The issues in the joint examination controversy have become needlessly complicated in the past few weeks by half-baked words and actions in various places of authority on both sides of the Common. Radcliffe's administration is trying to pawn the whole thing off as a question of procedural simplification, and has plowed ahead despite the over-whelming opposition from the student body. Provest Buck has declared it a question to be decided by the undergraduates, and the Student Council has acted on this theory by approving the program for Harvard without so much as an informal student poll.
All this means that Harvard and Radcliffe will find themselves taking exams together before long, despite the fact that the girls oppose the move almost unanimously and the men have never been given a chance to express themselves on the subject. It is unlikely that a Student Council poll would show a very strong opinion one way or the other--the average Harvard man would not be too upset by the mere presence of Radcliffe students rustling among the bluebooks.

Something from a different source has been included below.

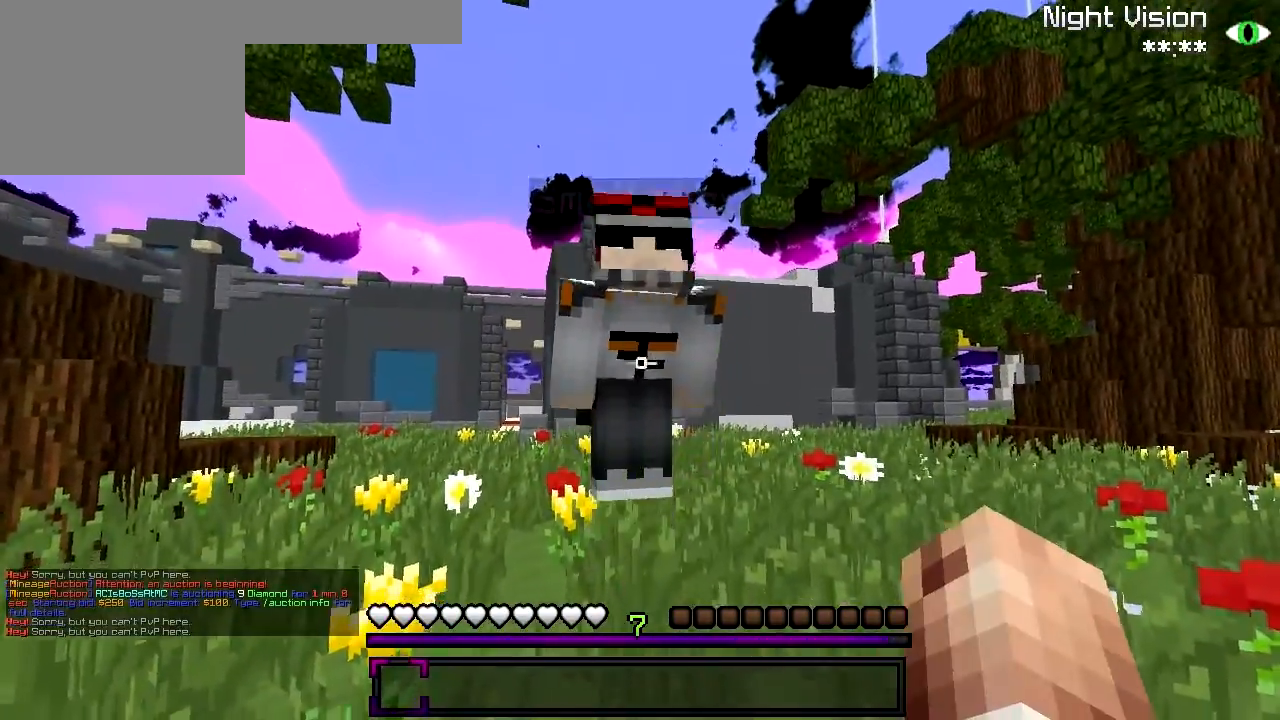
{"keys": ["a"], "events": [[167, "a", "down"]]}
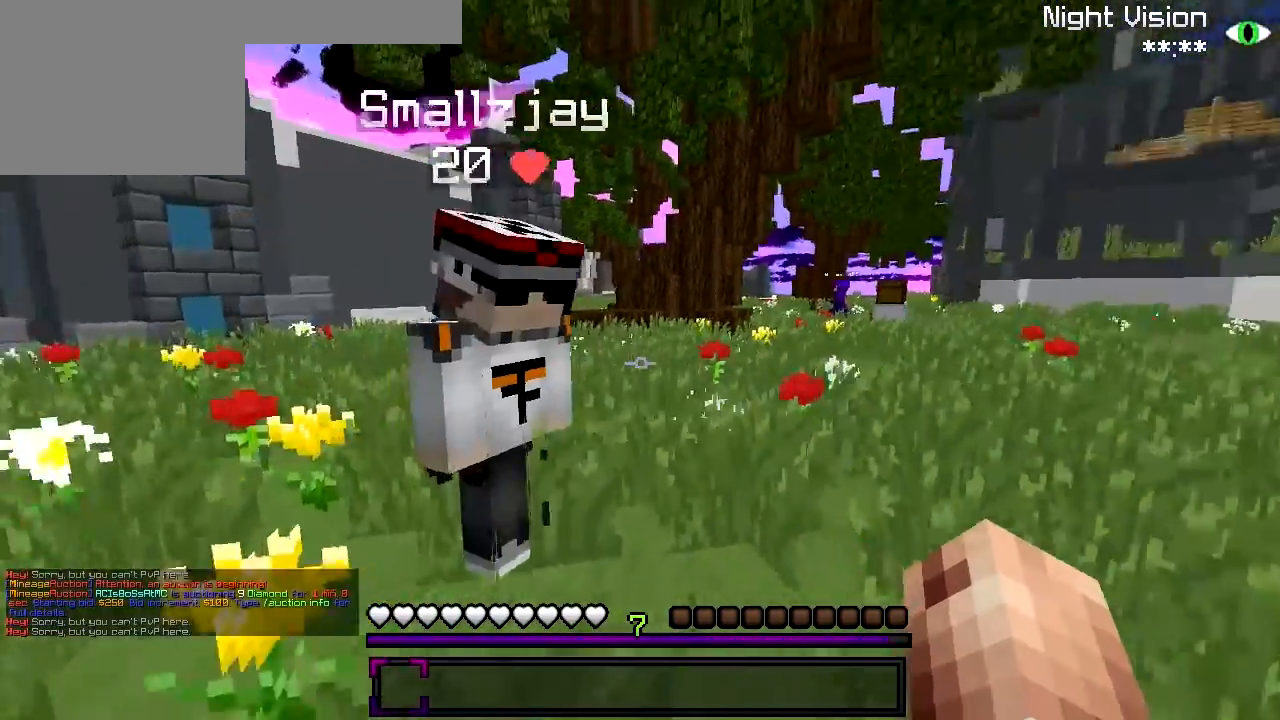
{"keys": ["d"]}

But the same is not true of the girls. Not only would joint exams upset them emotionally (they claim), but they would mean a practical end to their honor system, a highly prized privilege at the Annex. Against this, the administration puts the argument that exams with Harvard are no noisier than separate tests where the girls can come and go unwatched. They also claim that joint exams give Radcliffe a chance to ask professors questions.
It seems unlikely that these reasons alone are enough to lead the Radcliffe Deans to abandon separate exams. If they feel that the honor system in exams is a failure, they should come out and say so. If they merely feel that it would be easier to combine with Harvard, they should take heed of the Radcliffe vote before they make a final decision.